Across the listing below, how many lines include the word "nicht"? The answer is that number, with nothing added.
===
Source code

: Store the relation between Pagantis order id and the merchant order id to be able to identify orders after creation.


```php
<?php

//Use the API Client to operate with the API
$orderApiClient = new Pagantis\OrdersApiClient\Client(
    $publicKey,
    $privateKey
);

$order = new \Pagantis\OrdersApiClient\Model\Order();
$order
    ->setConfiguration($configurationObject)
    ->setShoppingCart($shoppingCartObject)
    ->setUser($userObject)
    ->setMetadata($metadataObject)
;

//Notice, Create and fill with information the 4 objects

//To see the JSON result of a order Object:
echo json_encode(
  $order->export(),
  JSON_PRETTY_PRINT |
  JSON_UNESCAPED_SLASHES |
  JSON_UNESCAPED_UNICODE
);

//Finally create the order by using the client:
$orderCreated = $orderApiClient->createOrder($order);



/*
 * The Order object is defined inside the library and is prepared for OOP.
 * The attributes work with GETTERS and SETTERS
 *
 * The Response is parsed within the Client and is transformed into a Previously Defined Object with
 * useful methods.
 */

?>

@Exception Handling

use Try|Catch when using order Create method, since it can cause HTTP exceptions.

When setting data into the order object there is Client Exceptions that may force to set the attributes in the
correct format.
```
===
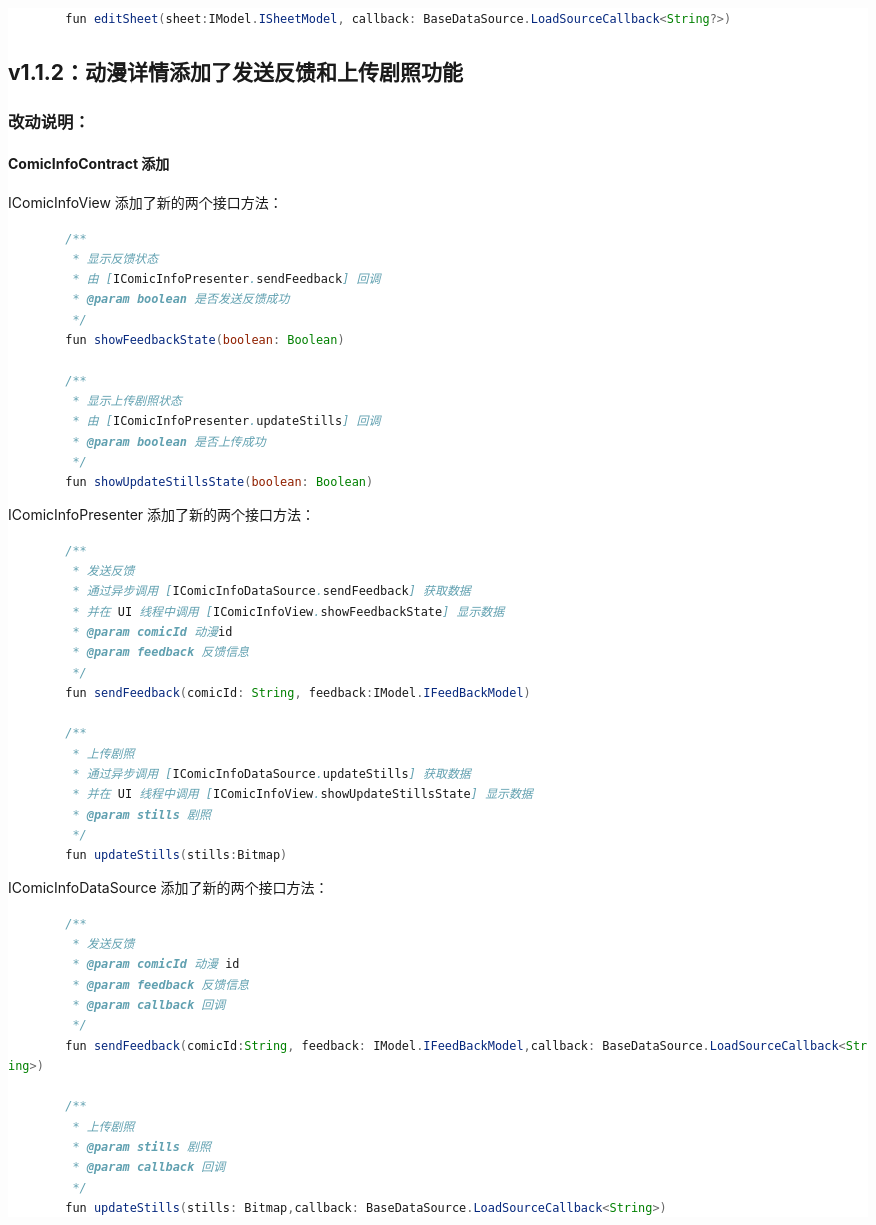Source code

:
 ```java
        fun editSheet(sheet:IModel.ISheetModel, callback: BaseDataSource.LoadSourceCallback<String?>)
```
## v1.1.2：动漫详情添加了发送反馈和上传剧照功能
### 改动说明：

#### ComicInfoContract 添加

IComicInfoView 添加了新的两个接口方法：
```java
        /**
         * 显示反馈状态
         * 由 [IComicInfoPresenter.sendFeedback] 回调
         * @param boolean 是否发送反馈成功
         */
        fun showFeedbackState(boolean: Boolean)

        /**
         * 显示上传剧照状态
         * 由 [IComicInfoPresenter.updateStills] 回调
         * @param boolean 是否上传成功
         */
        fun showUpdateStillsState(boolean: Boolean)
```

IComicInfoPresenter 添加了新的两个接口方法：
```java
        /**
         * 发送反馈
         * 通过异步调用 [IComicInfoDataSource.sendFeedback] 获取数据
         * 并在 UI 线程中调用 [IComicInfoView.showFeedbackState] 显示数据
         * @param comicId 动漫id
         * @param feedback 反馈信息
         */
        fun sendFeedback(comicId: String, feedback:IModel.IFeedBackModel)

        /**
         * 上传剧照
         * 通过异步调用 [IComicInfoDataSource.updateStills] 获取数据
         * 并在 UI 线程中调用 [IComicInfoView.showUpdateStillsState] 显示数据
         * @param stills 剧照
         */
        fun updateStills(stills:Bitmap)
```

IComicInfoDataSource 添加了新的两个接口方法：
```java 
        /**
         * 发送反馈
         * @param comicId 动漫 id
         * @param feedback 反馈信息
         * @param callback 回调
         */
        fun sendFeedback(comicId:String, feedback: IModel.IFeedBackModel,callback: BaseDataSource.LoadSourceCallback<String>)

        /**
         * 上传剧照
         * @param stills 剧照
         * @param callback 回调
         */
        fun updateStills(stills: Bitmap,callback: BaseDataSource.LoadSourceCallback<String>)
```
===
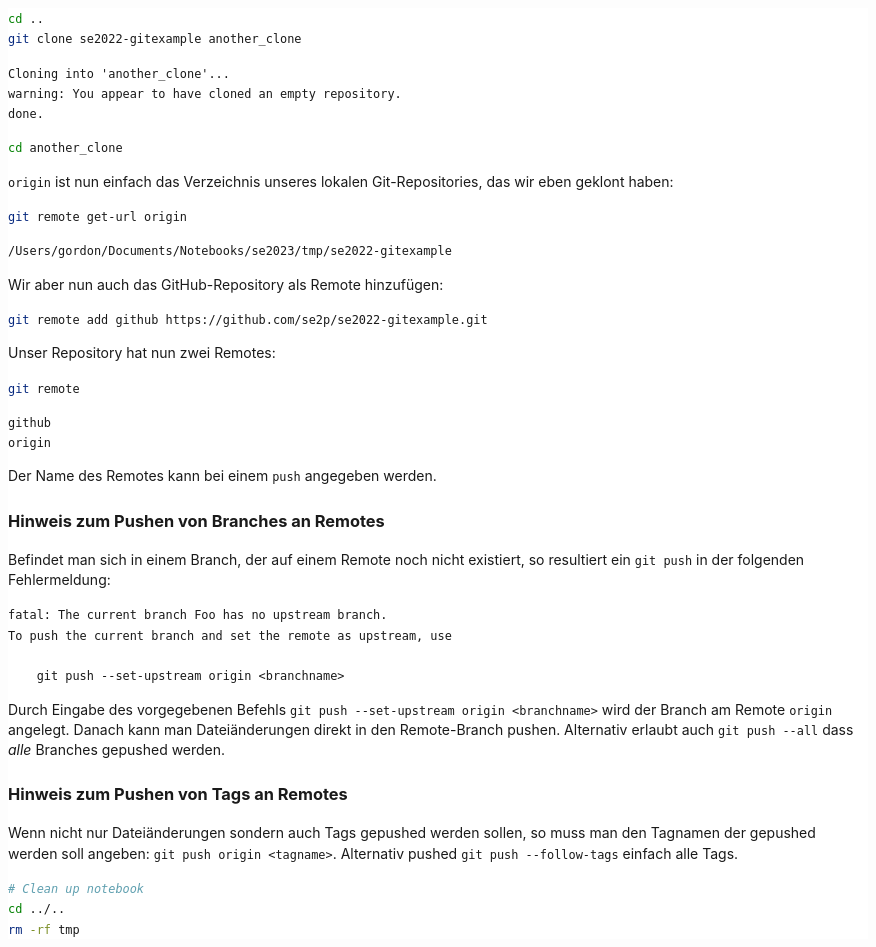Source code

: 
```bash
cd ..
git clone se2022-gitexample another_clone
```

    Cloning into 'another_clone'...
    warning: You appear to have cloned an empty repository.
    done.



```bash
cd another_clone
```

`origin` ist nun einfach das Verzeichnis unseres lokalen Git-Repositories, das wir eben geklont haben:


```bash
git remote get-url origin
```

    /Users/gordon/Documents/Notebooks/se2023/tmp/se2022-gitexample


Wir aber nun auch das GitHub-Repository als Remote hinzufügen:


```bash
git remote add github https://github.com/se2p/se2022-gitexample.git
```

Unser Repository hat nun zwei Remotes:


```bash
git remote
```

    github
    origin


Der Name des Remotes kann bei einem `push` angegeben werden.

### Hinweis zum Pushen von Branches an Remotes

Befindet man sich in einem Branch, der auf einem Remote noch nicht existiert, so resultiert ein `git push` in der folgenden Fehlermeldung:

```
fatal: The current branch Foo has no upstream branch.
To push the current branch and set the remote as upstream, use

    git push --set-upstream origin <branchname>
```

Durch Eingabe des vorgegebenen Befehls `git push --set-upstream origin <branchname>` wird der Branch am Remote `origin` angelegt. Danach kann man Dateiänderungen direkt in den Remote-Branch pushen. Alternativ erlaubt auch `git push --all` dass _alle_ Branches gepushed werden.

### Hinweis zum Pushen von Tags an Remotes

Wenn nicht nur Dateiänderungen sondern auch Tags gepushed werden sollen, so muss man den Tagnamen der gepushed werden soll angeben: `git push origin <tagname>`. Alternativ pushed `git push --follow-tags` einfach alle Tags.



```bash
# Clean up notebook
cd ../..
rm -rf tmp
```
===
[RESPONSE AREA]:
2